Libia-Suez
La crisis de Suez fue uno de los hitos de la diplomacia europea en los años de la Guerra Fría. Tras dos guerras mundiales el Viejo Continente había perdido ya la primacía mundial, pero trataba de encontrar su sitio en un nuevo entorno internacional. El proceso de descolonización estaba para entonces muy avanzado. Los imperios eran cuestión del pasado. Se trataba entonces de saber hasta qué punto las potencias europeas podían ejercer su influencia en otras regiones del planeta. Suez fue un severo correctivo aplicado por el nuevo hegemón, por unos Estados Unidos que rechazaban la posibilidad de mantener hábitos coloniales. Aquella humillación dejó cicatrices aún muy visibles en la conciencia europea.

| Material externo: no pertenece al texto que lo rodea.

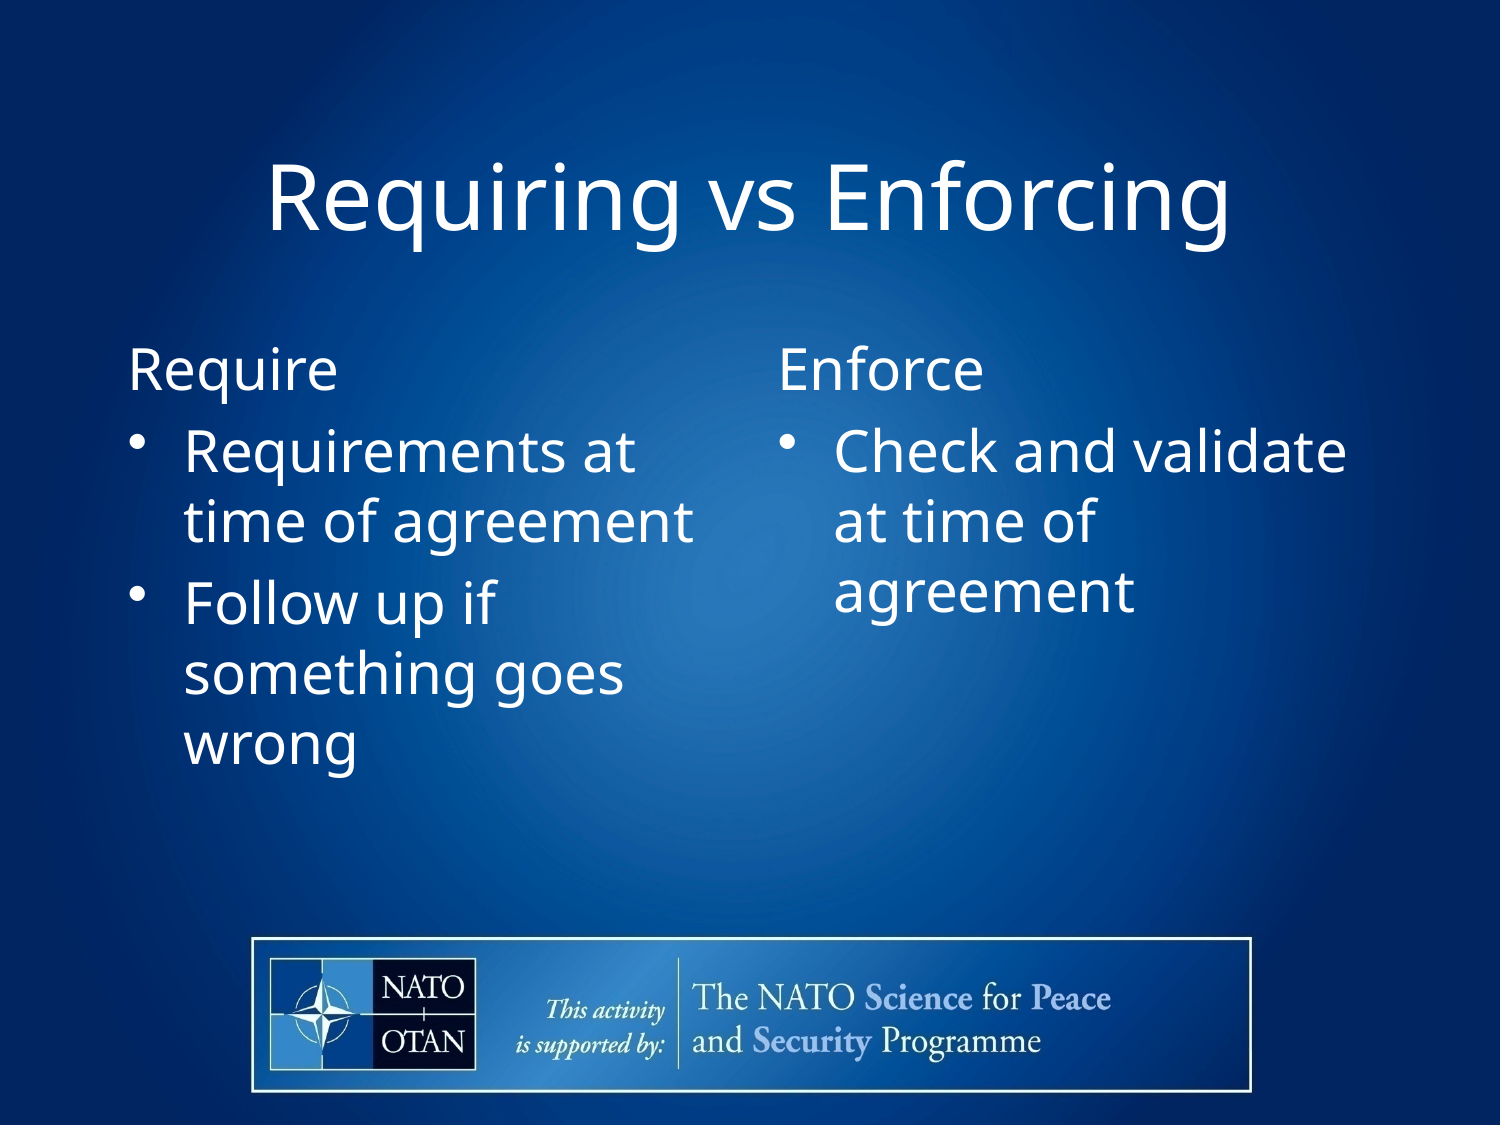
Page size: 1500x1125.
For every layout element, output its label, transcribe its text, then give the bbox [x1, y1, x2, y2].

list Require Requirements at time of agreement Follow up if something goes wrong [112, 324, 738, 913]
picture [0, 0, 1500, 1125]
list Enforce Check and validate at time of agreement [762, 324, 1388, 913]
title Requiring vs Enforcing [112, 99, 1388, 288]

La participación franco-británica en la Guerra de Libia comienza a recordar el episodio de Suez. Estados Unidos no ha entendido el porqué, el cómo y el para qué de la operación, pero en esta ocasión no ha presentado ningún veto. Deja hacer y aquí está el problema. No es una misión de la OTAN, aunque esta Organización se deje utilizar como agencia especializada. La dirección corresponde a un “grupo de contacto” en el que la responsabilidad final recae en muy pocos.
La evolución de los acontecimientos apunta a una guerra que se prolongará mucho más de lo aconsejable. De una zona de exclusión aérea se pasó al apoyo aéreo a los rebeldes. De un bloqueó a la entrada de armas se mudó a la entrega de armamento ligero a las fuerzas antigubernamentales. Aún así, sin fuerzas terrestres aliadas la derrota de Gadafi parece improbable. Está en juego la credibilidad franco-británica para llevar a cabo una operación de estas características y con ella la del conjunto de Europa. Si en Suez las potencias europeas tuvieron que retirarse humilladas por el mandato norteamericano, en Libia puede escenificarse la incapacidad de esos mismos estados para actuar como gran potencia en un entorno global.